A fines de 2019, África albergaba solo el 4% de las inversiones extranjeras directas de Francia. Esto contrasta con la idea compartida especialmente en África francófona según la cual la región es la principal sede de los intereses de Francia en el exterior. Los países del África subsahariana representan una porción muy pequeña en el comercio exterior de España en términos globales. Apenas el 1,6% de las exportaciones españolas entre 2014 y 2018 tuvieron ese destino y menos del 3,7% de las importaciones españolas procedieron de esa área.

A pesar del impacto negativo que el COVID-19 va a tener sobre el África subsahariana, con la primera contracción de su economía en los últimos veintiocho años (el FMI sitúa la caída en el -1,6% en 2020), el Club de Exportadores e Inversores considera que las proyecciones económicas de esta región siguen siendo atractivas a medio y largo plazo.

África subsahariana es aún menos relevante en términos de inversión extranjera directa. El stock de IED española acumulado en la zona es inferior a 1.900 millones de euros, esto es, el 0,4% del total de la inversión española en el mundo.

La inversión española en Marruecos se ha reducido en un 6,87 % con respecto al ejercicio anterior, hasta situarse en 1.505 millones de dírhams (alrededor de 136 millones de euros). No obstante, España ha pasado de ser el sexto país en el ranking de países por posición inversora en Marruecos a consolidarse en el tercer puesto, por detrás de Francia y Luxemburgo.

Cargada de un importante pasado colonial, a menudo se designa a Francia como la principal responsable de las miserias de los países, especialmente del África francófona al sur del Sahara. Muy pocos en la opinión pública de la región saben que la mayor parte de los intereses económicos en África hoy están controlados por los inversores institucionales chinos o anglosajones.

Al mismo tiempo, la política exterior de Francia en África no parece justificar el volumen de intereses que tiene allí.
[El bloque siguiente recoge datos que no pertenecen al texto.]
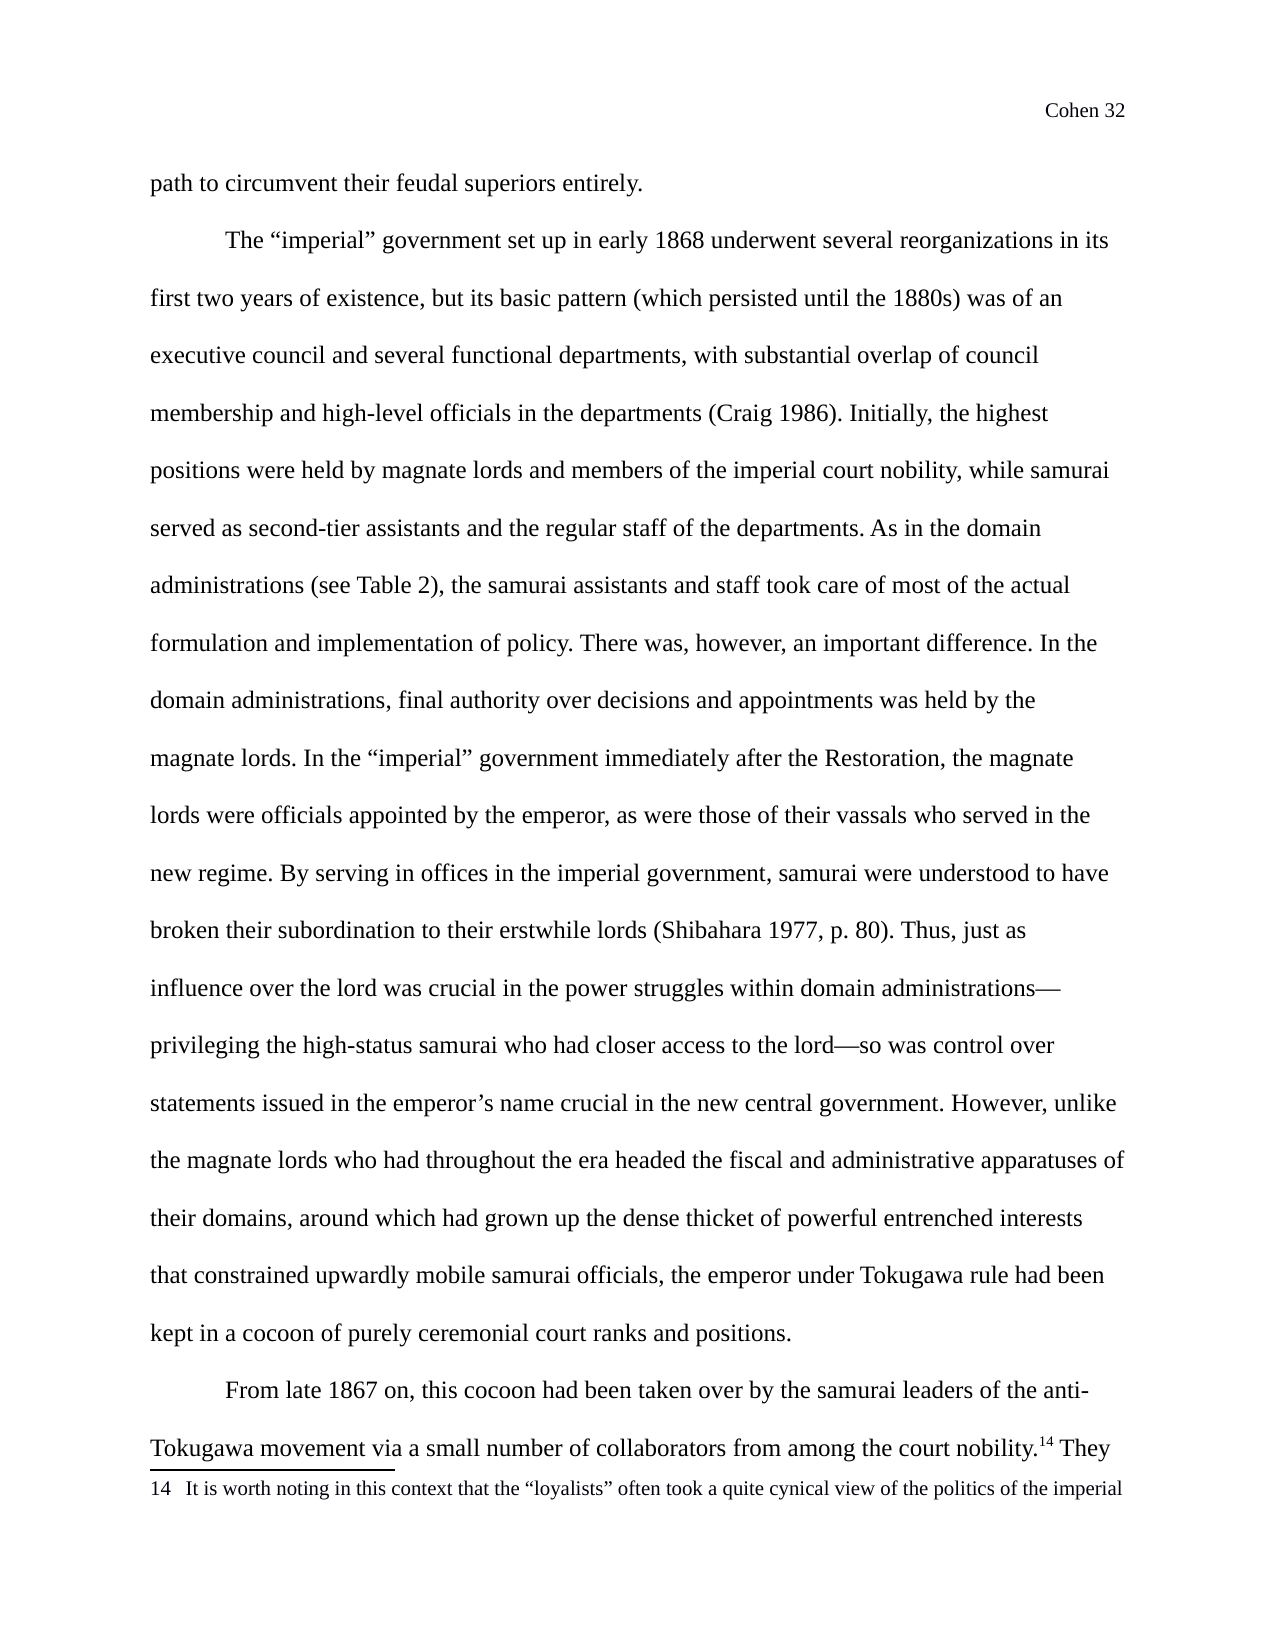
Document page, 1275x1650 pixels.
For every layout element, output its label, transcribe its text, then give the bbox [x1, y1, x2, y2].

text From late 1867 on, this cocoon had been taken over by the samurai leaders of the anti-Tokugawa movement via a small number of collaborators from among the court nobility. They wrote the decrees issued in the emperor’s name and decided on the imperial government’s several reorganizations in 1868, including the immediate elimination of existing imperial court positions and the move to Edo (renamed Tokyo) later in the year (Shibahara 1977, pp. 82-92). In short, by means of their informal position as gatekeepers to the emperor, they were able to manage the actions of the imperial government from the beginning, despite the prominent formal positions granted to magnate lords. The use to which they put this informal power was to free themselves from the institutions of lordship and domain government. Their interest in doing so, even though domain institutions had previously been their only route to political authority, was that like all other relatively low-status samurai they were constrained and subordinated by the vassal hierarchy. [150, 1376, 1125, 1462]
text path to circumvent their feudal superiors entirely. [150, 168, 1125, 197]
text The “imperial” government set up in early 1868 underwent several reorganizations in its first two years of existence, but its basic pattern (which persisted until the 1880s) was of an executive council and several functional departments, with substantial overlap of council membership and high-level officials in the departments (Craig 1986). Initially, the highest positions were held by magnate lords and members of the imperial court nobility, while samurai served as second-tier assistants and the regular staff of the departments. As in the domain administrations (see Table 2), the samurai assistants and staff took care of most of the actual formulation and implementation of policy. There was, however, an important difference. In the domain administrations, final authority over decisions and appointments was held by the magnate lords. In the “imperial” government immediately after the Restoration, the magnate lords were officials appointed by the emperor, as were those of their vassals who served in the new regime. By serving in offices in the imperial government, samurai were understood to have broken their subordination to their erstwhile lords (Shibahara 1977, p. 80). Thus, just as influence over the lord was crucial in the power struggles within domain administrations—privileging the high-status samurai who had closer access to the lord—so was control over statements issued in the emperor’s name crucial in the new central government. However, unlike the magnate lords who had throughout the era headed the fiscal and administrative apparatuses of their domains, around which had grown up the dense thicket of powerful entrenched interests that constrained upwardly mobile samurai officials, the emperor under Tokugawa rule had been kept in a cocoon of purely ceremonial court ranks and positions. [150, 226, 1125, 1347]
text It is worth noting in this context that the “loyalists” often took a quite cynical view of the politics of the imperial [150, 1476, 1125, 1500]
Aunque Françafrique está ahora en peligro, París sigue estando muy presente en la toma de decisiones importantes que afectan, en particular, a sus antiguas colonias, ya sea en términos de seguridad, económicos y, sobre todo, los más criticados, monetarios.

Esta omnipresencia alimenta los argumentos sobre el sentimiento general anti-francés en esta parte de África. En países como Sudáfrica, Nigeria, Ghana donde los intereses franceses son los más importantes en el continente y Kenia donde están creciendo, este rechazo a Francia es menos compartido por la opinión pública. podemos notar.
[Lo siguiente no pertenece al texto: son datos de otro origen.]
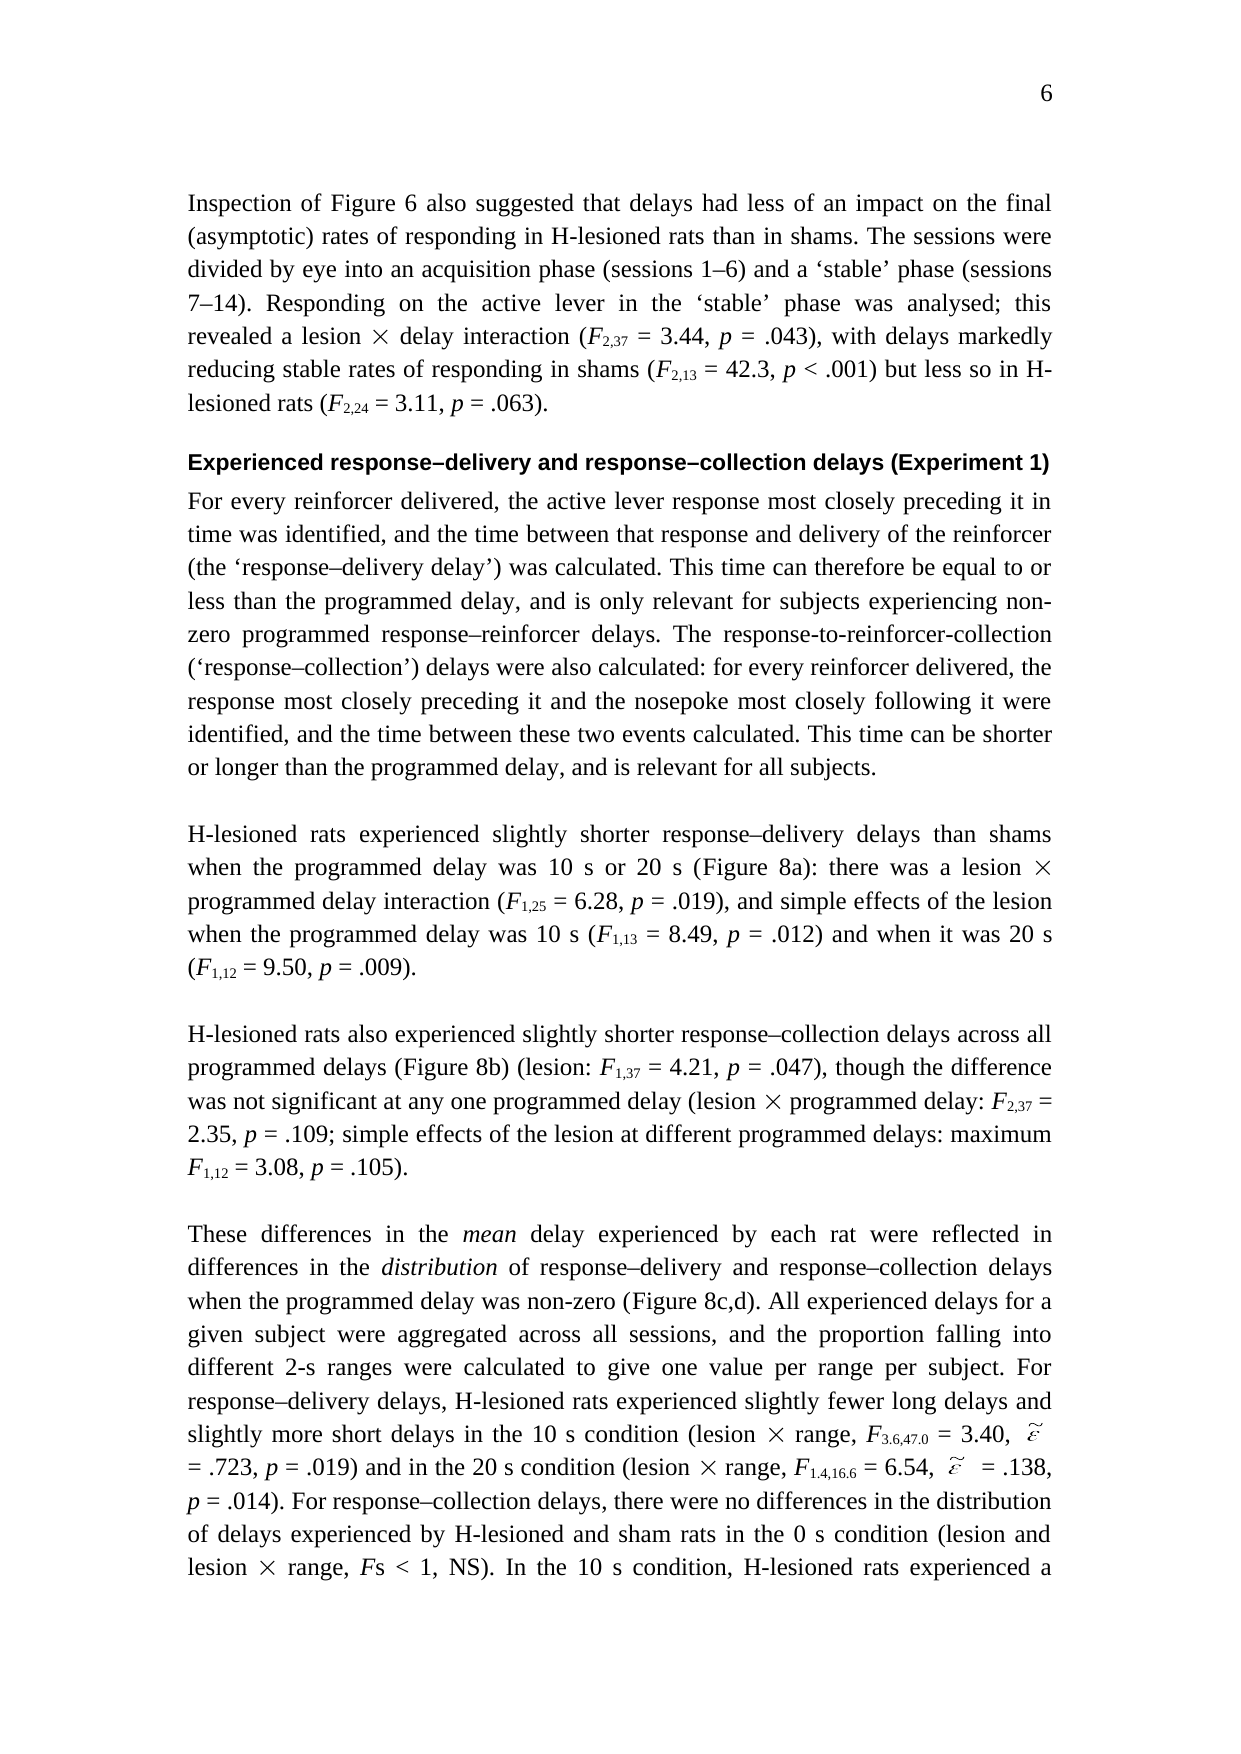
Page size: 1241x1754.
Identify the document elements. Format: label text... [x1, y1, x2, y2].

text For every reinforcer delivered, the active lever response most closely preceding it in time was identified, and the time between that response and delivery of the reinforcer (the ‘response–delivery delay’) was calculated. This time can therefore be equal to or less than the programmed delay, and is only relevant for subjects experiencing non-zero programmed response–reinforcer delays. The response-to-reinforcer-collection (‘response–collection’) delays were also calculated: for every reinforcer delivered, the response most closely preceding it and the nosepoke most closely following it were identified, and the time between these two events calculated. This time can be shorter or longer than the programmed delay, and is relevant for all subjects. [187, 481, 1053, 781]
text Inspection of Figure 6 also suggested that delays had less of an impact on the final (asymptotic) rates of responding in H-lesioned rats than in shams. The sessions were divided by eye into an acquisition phase (sessions 1–6) and a ‘stable’ phase (sessions 7–14). Responding on the active lever in the ‘stable’ phase was analysed; this revealed a lesion  delay interaction (F2,37 = 3.44, p = .043), with delays markedly reducing stable rates of responding in shams (F2,13 = 42.3, p < .001) but less so in H-lesioned rats (F2,24 = 3.11, p = .063). [187, 183, 1053, 417]
text H-lesioned rats also experienced slightly shorter response–collection delays across all programmed delays (Figure 8b) (lesion: F1,37 = 4.21, p = .047), though the difference was not significant at any one programmed delay (lesion  programmed delay: F2,37 = 2.35, p = .109; simple effects of the lesion at different programmed delays: maximum F1,12 = 3.08, p = .105). [187, 1014, 1053, 1181]
text These differences in the mean delay experienced by each rat were reflected in differences in the distribution of response–delivery and response–collection delays when the programmed delay was non-zero (Figure 8c,d). All experienced delays for a given subject were aggregated across all sessions, and the proportion falling into different 2-s ranges were calculated to give one value per range per subject. For response–delivery delays, H-lesioned rats experienced slightly fewer long delays and slightly more short delays in the 10 s condition (lesion  range, F3.6,47.0 = 3.40, = .723, p = .019) and in the 20 s condition (lesion  range, F1.4,16.6 = 6.54, = .138, p = .014). For response–collection delays, there were no differences in the distribution of delays experienced by H-lesioned and sham rats in the 0 s condition (lesion and lesion  range, Fs < 1, NS). In the 10 s condition, H-lesioned rats experienced a [187, 1214, 1053, 1581]
text H-lesioned rats experienced slightly shorter response–delivery delays than shams when the programmed delay was 10 s or 20 s (Figure 8a): there was a lesion  programmed delay interaction (F1,25 = 6.28, p = .019), and simple effects of the lesion when the programmed delay was 10 s (F1,13 = 8.49, p = .012) and when it was 20 s (F1,12 = 9.50, p = .009). [187, 814, 1053, 981]
subtitle Experienced response–delivery and response–collection delays (Experiment 1) [187, 442, 1053, 475]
A fines de 2019, África albergaba solo el 4% del stock de inversiones francesas en el mundo, señalan los datos oficiales publicados por la Banque de France. Si tenemos en cuenta la cifra publicada de 1.360 mil millones de euros para el período analizado, esto hace un total de 54 mil millones de euros que Francia tenía para inversiones en África a 31 de diciembre de 2019.

Desde una perspectiva global, el continente negro es solo el quinto lugar de presencia de inversión extranjera directa (IED) de Francia en el mundo. Los intereses económicos franceses están presentes principalmente en los países europeos (67%). Le siguen América del Norte (17%), Asia (8%) y América Latina (5%). Esta información contrasta con la idea general de que África es el seno nutricio de Francia.

Además, según datos adicionales publicados por la Conferencia de las Naciones Unidas sobre Comercio y Desarrollo (UNCTAD), se trata de Holanda, un país del que nunca se habla en África, que a finales de 2018 (último dato disponible), celebró el mayor stock de IED.

Pero si individualmente China es sólo el quinto inversor extranjero directo en África, la red de intereses chinos que pasa por Hong Kong, ahora nacionalizada, y Singapur, tenía 89 mil millones en acciones de inversión extranjera allí. Esto convierte al Reino Medio en el primer beneficiario real de los valores producidos en el continente.

Finalmente, la IED francesa en África ha disminuido significativamente desde 2014. En esa fecha, su stock era de 60 mil millones. Ya estaba igualado por la red de intereses chinos, y fue precedido por las acciones de inversión del dúo estadounidense-británico (136 mil millones).